# [Aim of the exercise]
Scan the data below for the string "KiCad". Show every line where it turns up.

◆ ◆ ◆ ◆ ◆

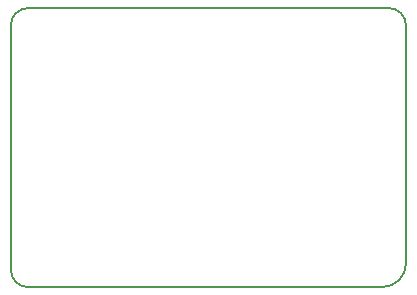
<source format=gm1>
G04 #@! TF.GenerationSoftware,KiCad,Pcbnew,8.0.5*
G04 #@! TF.CreationDate,2024-10-22T05:21:46-04:00*
G04 #@! TF.ProjectId,WarpSE-Overclocking-Board,57617270-5345-42d4-9f76-6572636c6f63,1.0*
G04 #@! TF.SameCoordinates,Original*
G04 #@! TF.FileFunction,Profile,NP*
%FSLAX46Y46*%
G04 Gerber Fmt 4.6, Leading zero omitted, Abs format (unit mm)*
G04 Created by KiCad (PCBNEW 8.0.5) date 2024-10-22 05:21:46*
%MOMM*%
%LPD*%
G01*
G04 APERTURE LIST*
G04 #@! TA.AperFunction,Profile*
%ADD10C,0.150000*%
G04 #@! TD*
G04 APERTURE END LIST*
D10*
X75120500Y-107378500D02*
X75120500Y-128079500D01*
X76581000Y-129540000D02*
X106553000Y-129540000D01*
X107124500Y-105918000D02*
G75*
G02*
X108585000Y-107378500I0J-1460500D01*
G01*
X108585000Y-127508000D02*
X108585000Y-107378500D01*
X107124500Y-105918000D02*
X76581000Y-105918000D01*
X75120500Y-107378500D02*
G75*
G02*
X76581000Y-105918000I1460500J0D01*
G01*
X76581000Y-129540000D02*
G75*
G02*
X75120500Y-128079500I0J1460500D01*
G01*
X108585000Y-127508000D02*
G75*
G02*
X106553000Y-129540000I-2032000J0D01*
G01*
M02*

</source>
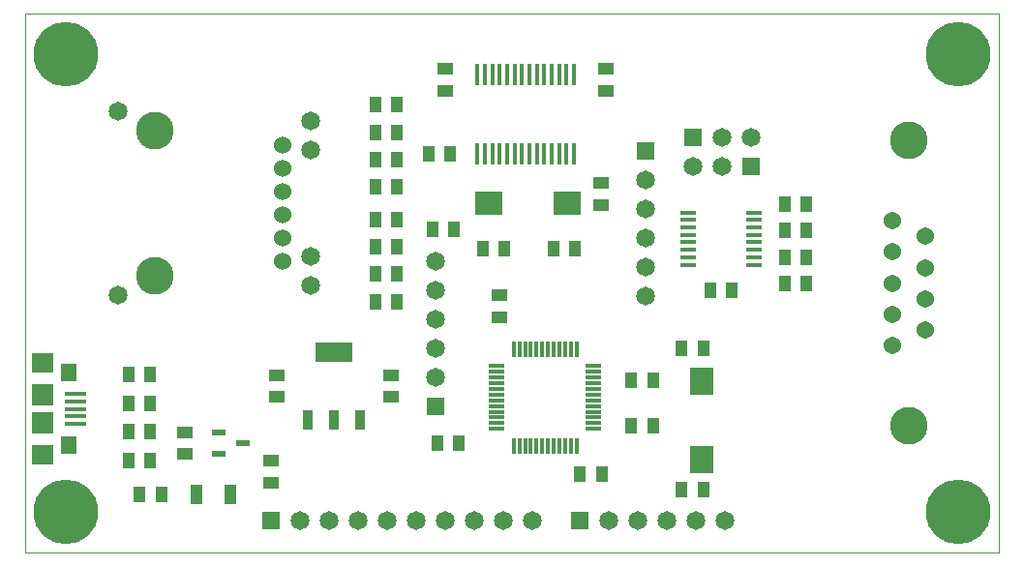
<source format=gts>
%FSLAX46Y46*%
G04 Gerber Fmt 4.6, Leading zero omitted, Abs format (unit mm)*
G04 Created by KiCad (PCBNEW (2014-07-07 BZR 4986)-product) date Fri 18 Jul 2014 08:12:10 PM EDT*
%MOMM*%
G01*
G04 APERTURE LIST*
%ADD10C,0.100000*%
%ADD11R,1.450000X1.000000*%
%ADD12R,1.000000X1.450000*%
%ADD13R,1.050000X1.750000*%
%ADD14R,1.900000X0.400000*%
%ADD15R,1.400000X1.600000*%
%ADD16R,1.900000X1.800000*%
%ADD17R,1.900000X1.900000*%
%ADD18C,5.650000*%
%ADD19C,1.524000*%
%ADD20C,1.651000*%
%ADD21C,3.302000*%
%ADD22R,1.650000X1.650000*%
%ADD23C,1.650000*%
%ADD24R,1.450000X0.300000*%
%ADD25R,0.300000X1.450000*%
%ADD26R,1.300000X0.600000*%
%ADD27R,0.900000X1.800000*%
%ADD28R,3.200000X1.800000*%
%ADD29R,2.450000X2.100000*%
%ADD30R,2.100000X2.450000*%
%ADD31R,1.450000X0.450000*%
%ADD32R,0.450000X1.850000*%
%ADD33C,1.540000*%
%ADD34C,3.300000*%
G04 APERTURE END LIST*
D10*
X50000000Y-98600000D02*
X50000000Y-51400000D01*
X135200000Y-98600000D02*
X50000000Y-98600000D01*
X135200000Y-51400000D02*
X135200000Y-98600000D01*
X50000000Y-51400000D02*
X135200000Y-51400000D01*
D11*
X91500000Y-76050000D03*
X91500000Y-77950000D03*
D12*
X86050000Y-89000000D03*
X87950000Y-89000000D03*
X90050000Y-72000000D03*
X91950000Y-72000000D03*
X98150000Y-72000000D03*
X96250000Y-72000000D03*
X100450000Y-91700000D03*
X98550000Y-91700000D03*
D11*
X100800000Y-56250000D03*
X100800000Y-58150000D03*
D12*
X104950000Y-87500000D03*
X103050000Y-87500000D03*
X104950000Y-83500000D03*
X103050000Y-83500000D03*
X109350000Y-93100000D03*
X107450000Y-93100000D03*
X109350000Y-80700000D03*
X107450000Y-80700000D03*
X82550000Y-74200000D03*
X80650000Y-74200000D03*
X82550000Y-61800000D03*
X80650000Y-61800000D03*
D11*
X100400000Y-68150000D03*
X100400000Y-66250000D03*
D12*
X85318240Y-63679000D03*
X87218240Y-63679000D03*
X116450000Y-72700000D03*
X118350000Y-72700000D03*
X116450000Y-68100000D03*
X118350000Y-68100000D03*
X116450000Y-75000000D03*
X118350000Y-75000000D03*
X116450000Y-70400000D03*
X118350000Y-70400000D03*
X109950000Y-75600000D03*
X111850000Y-75600000D03*
X60950000Y-90500000D03*
X59050000Y-90500000D03*
X60950000Y-83000000D03*
X59050000Y-83000000D03*
D11*
X72000000Y-84950000D03*
X72000000Y-83050000D03*
X82000000Y-84950000D03*
X82000000Y-83050000D03*
D13*
X68000000Y-93500000D03*
X65000000Y-93500000D03*
D14*
X54450000Y-84700000D03*
X54450000Y-85350000D03*
X54450000Y-86000000D03*
X54450000Y-86650000D03*
X54450000Y-87300000D03*
D15*
X53850000Y-82800000D03*
X53850000Y-89200000D03*
D16*
X51500000Y-82000000D03*
X51500000Y-90000000D03*
D17*
X51500000Y-84800000D03*
X51500000Y-87200000D03*
D12*
X87550000Y-70300000D03*
X85650000Y-70300000D03*
D18*
X53600000Y-55000000D03*
X53600000Y-95000000D03*
X131600000Y-95000000D03*
X131600000Y-55000000D03*
D19*
X72500000Y-73080000D03*
X72500000Y-71048000D03*
X72500000Y-69016000D03*
X72500000Y-66984000D03*
X72500000Y-64952000D03*
X72500000Y-62920000D03*
D20*
X74963800Y-75213600D03*
X74963800Y-72673600D03*
X74963800Y-63326400D03*
X74963800Y-60786400D03*
D21*
X61324000Y-61650000D03*
X61324000Y-74350000D03*
D20*
X58149000Y-76064500D03*
X58149000Y-59935500D03*
D22*
X71500000Y-95800000D03*
D23*
X74040000Y-95800000D03*
X76580000Y-95800000D03*
X79120000Y-95800000D03*
X81660000Y-95800000D03*
X84200000Y-95800000D03*
X86740000Y-95800000D03*
X89280000Y-95800000D03*
X91820000Y-95800000D03*
X94360000Y-95800000D03*
D22*
X85900000Y-85800000D03*
D23*
X85900000Y-83260000D03*
X85900000Y-80720000D03*
X85900000Y-78180000D03*
X85900000Y-75640000D03*
X85900000Y-73100000D03*
D22*
X98500000Y-95800000D03*
D23*
X101040000Y-95800000D03*
X103580000Y-95800000D03*
X106120000Y-95800000D03*
X108660000Y-95800000D03*
X111200000Y-95800000D03*
D22*
X104300000Y-63400000D03*
D23*
X104300000Y-65940000D03*
X104300000Y-68480000D03*
X104300000Y-71020000D03*
X104300000Y-73560000D03*
X104300000Y-76100000D03*
D22*
X108458000Y-62230000D03*
D23*
X110998000Y-62230000D03*
X113538000Y-62230000D03*
D22*
X113538000Y-64770000D03*
D23*
X110998000Y-64770000D03*
X108458000Y-64770000D03*
D11*
X86800000Y-58150000D03*
X86800000Y-56250000D03*
D12*
X82550000Y-76600000D03*
X80650000Y-76600000D03*
X82550000Y-59400000D03*
X80650000Y-59400000D03*
X80650000Y-71800000D03*
X82550000Y-71800000D03*
X82550000Y-69400000D03*
X80650000Y-69400000D03*
X80650000Y-66600000D03*
X82550000Y-66600000D03*
X82550000Y-64200000D03*
X80650000Y-64200000D03*
X60050000Y-93500000D03*
X61950000Y-93500000D03*
D11*
X71500000Y-90550000D03*
X71500000Y-92450000D03*
D12*
X60950000Y-85500000D03*
X59050000Y-85500000D03*
X60950000Y-88000000D03*
X59050000Y-88000000D03*
D11*
X64000000Y-88050000D03*
X64000000Y-89950000D03*
D24*
X99750000Y-87750000D03*
X99750000Y-87250000D03*
X99750000Y-86750000D03*
X99750000Y-86250000D03*
X99750000Y-85750000D03*
X99750000Y-85250000D03*
X99750000Y-84750000D03*
X99750000Y-84250000D03*
X99750000Y-83750000D03*
X99750000Y-83250000D03*
X99750000Y-82750000D03*
X99750000Y-82250000D03*
D25*
X98250000Y-80750000D03*
X97750000Y-80750000D03*
X97250000Y-80750000D03*
X96750000Y-80750000D03*
X96250000Y-80750000D03*
X95750000Y-80750000D03*
X95250000Y-80750000D03*
X94750000Y-80750000D03*
X94250000Y-80750000D03*
X93750000Y-80750000D03*
X93250000Y-80750000D03*
X92750000Y-80750000D03*
D24*
X91250000Y-82250000D03*
X91250000Y-82750000D03*
X91250000Y-83250000D03*
X91250000Y-83750000D03*
X91250000Y-84250000D03*
X91250000Y-84750000D03*
X91250000Y-85250000D03*
X91250000Y-85750000D03*
X91250000Y-86250000D03*
X91250000Y-86750000D03*
X91250000Y-87250000D03*
X91250000Y-87750000D03*
D25*
X92750000Y-89250000D03*
X93250000Y-89250000D03*
X93750000Y-89250000D03*
X94250000Y-89250000D03*
X94750000Y-89250000D03*
X95250000Y-89250000D03*
X95750000Y-89250000D03*
X96250000Y-89250000D03*
X96750000Y-89250000D03*
X97250000Y-89250000D03*
X97750000Y-89250000D03*
X98250000Y-89250000D03*
D26*
X66950000Y-88050000D03*
X66950000Y-89950000D03*
X69050000Y-89000000D03*
D27*
X74700000Y-87000000D03*
X77000000Y-87000000D03*
X79300000Y-87000000D03*
D28*
X77000000Y-81000000D03*
D29*
X90600000Y-68000000D03*
X97400000Y-68000000D03*
D30*
X109200000Y-90400000D03*
X109200000Y-83600000D03*
D31*
X113800000Y-73375000D03*
X113800000Y-72725000D03*
X113800000Y-72075000D03*
X113800000Y-71425000D03*
X113800000Y-70775000D03*
X113800000Y-70125000D03*
X113800000Y-69475000D03*
X113800000Y-68825000D03*
X108000000Y-68825000D03*
X108000000Y-69475000D03*
X108000000Y-70125000D03*
X108000000Y-70775000D03*
X108000000Y-71425000D03*
X108000000Y-72075000D03*
X108000000Y-72725000D03*
X108000000Y-73375000D03*
D32*
X98025000Y-56700000D03*
X97375000Y-56700000D03*
X96725000Y-56700000D03*
X96075000Y-56700000D03*
X95425000Y-56700000D03*
X94775000Y-56700000D03*
X94125000Y-56700000D03*
X93475000Y-56700000D03*
X92825000Y-56700000D03*
X92175000Y-56700000D03*
X91525000Y-56700000D03*
X90875000Y-56700000D03*
X90225000Y-56700000D03*
X89575000Y-56700000D03*
X89575000Y-63700000D03*
X90225000Y-63700000D03*
X90875000Y-63700000D03*
X91525000Y-63700000D03*
X92175000Y-63700000D03*
X92825000Y-63700000D03*
X93475000Y-63700000D03*
X94125000Y-63700000D03*
X94775000Y-63700000D03*
X95425000Y-63700000D03*
X96075000Y-63700000D03*
X96725000Y-63700000D03*
X97375000Y-63700000D03*
X98025000Y-63700000D03*
D33*
X125900000Y-69520000D03*
X125900000Y-72260000D03*
X125900000Y-75000000D03*
X125900000Y-77740000D03*
X125900000Y-80480000D03*
X128740000Y-70890000D03*
X128740000Y-73630000D03*
X128740000Y-76370000D03*
X128740000Y-79110000D03*
D34*
X127320000Y-62505000D03*
X127320000Y-87495000D03*
M02*

</source>
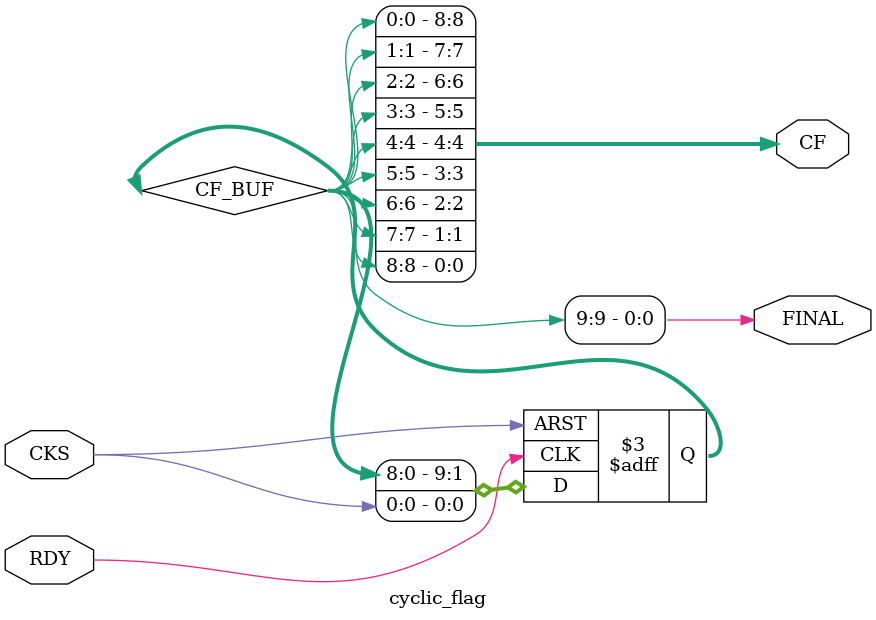
<source format=v>
`timescale 1ns / 1ps


module cyclic_flag(
    input RDY,
    input CKS,
    output FINAL,
    output [0:8] CF
    );
    reg [9:0] CF_BUF;
    always @(posedge RDY or negedge CKS) begin
        if (!CKS)
            CF_BUF <= 9'b0;
        else
            CF_BUF <= {CF_BUF[9:0], CKS}; // Shift register dengan input EN
    end
    assign CF = {CF_BUF[0], CF_BUF[1], CF_BUF[2], CF_BUF[3], CF_BUF[4], CF_BUF[5], CF_BUF[6], CF_BUF[7], CF_BUF[8]};
    assign FINAL = CF_BUF[9];
endmodule

</source>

◆ ◆ ◆ ◆ ◆

# [The completed task]
G04 #@! TF.GenerationSoftware,KiCad,Pcbnew,8.0.5*
G04 Created by KiCad (PCBNEW 8.0.5) date 2024-10-22 05:21:46*
G04 Created by KiCad (PCBNEW (2014-07-07 BZR 4986)-product) date Fri 18 Jul 2014 08:12:10 PM EDT*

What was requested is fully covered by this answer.